Run Method1. Initialize callback context2. Process input3. Call
OnStart
4. Execute Agent logic5. Register
OnEnd
(when event stream is created)
Resume Method1. Build ResumeInfo2. Initialize callback context3. Call
OnStart
4. Resume Agent execution5. Register
OnEnd
(when event stream is created)

OnEnd Invocation Timing

The OnEnd callback is registered when the iterator is created, not when the generator closes.
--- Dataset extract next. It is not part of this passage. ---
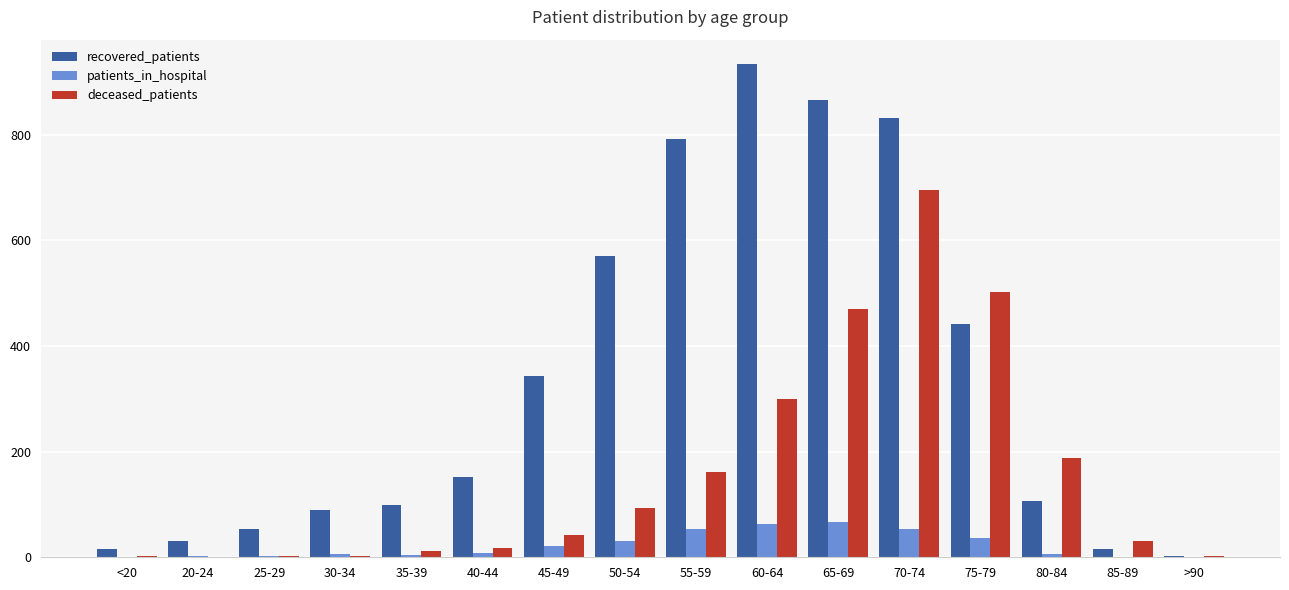

The patients_in_hospital series shows 9 at 40-44. True or false?

True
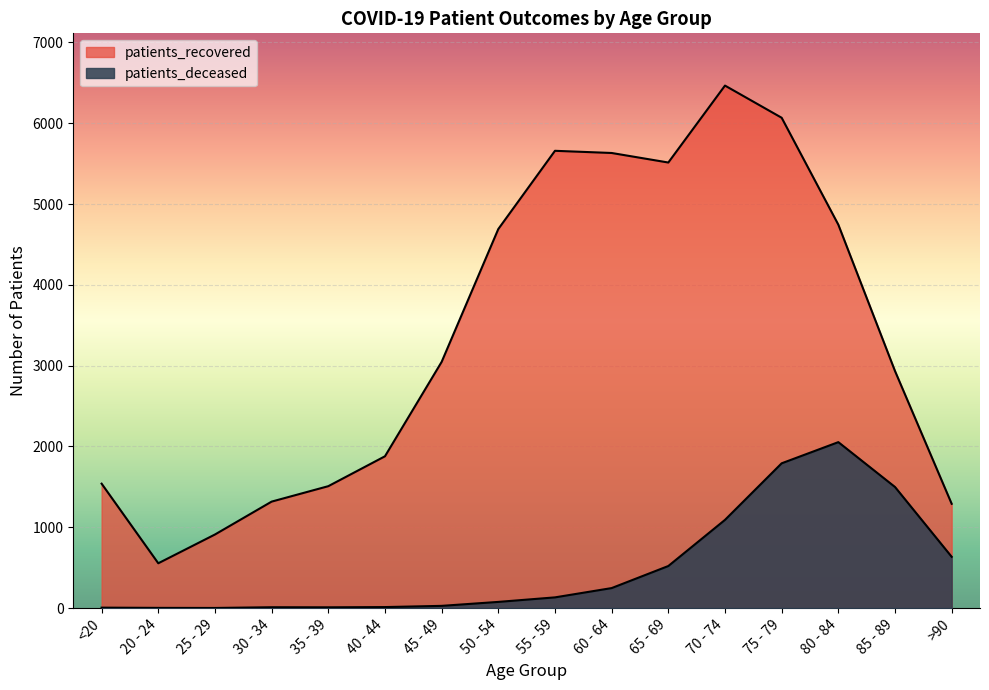

Which series has the largest range (max minus min)?

patients_recovered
This allows handlers to consume events while the stream is being transmitted.

Notes

1. Consume Event Stream Asynchronously

The AgentCallbackOutput.Events in callback handlers must be consumed asynchronously, otherwise it will block Agent execution:

// ✅ Correct
OnEnd: func(ctx context.Context, info *callbacks.RunInfo, output *adk.AgentCallbackOutput) context.Context {
    go func() {
        for {
            event, ok := output.Events.Next()
            if !ok {
                break
            }
            // Process event
        }
    }()
    return ctx
}

// ❌ Wrong - will cause deadlock
OnEnd: func(ctx context.Context, info *callbacks.RunInfo, output *adk.AgentCallbackOutput) context.Context {
    for {
        event, ok := output.Events.Next()
        if !ok {
            break
        }
        // Process event
    }
    return ctx
}

2. No OnError Callback

Since Agent.Run() and Agent.Resume() method signatures don’t return errors, Agent callbacks do not support OnError. Error information is passed through the AgentEvent.Err field in the event stream.

3. Event Stream Copying Mechanism

When there are multiple callback handlers, each handler receives an independent copy of the event stream without interfering with each other. The last handler receives the original events to reduce memory allocation.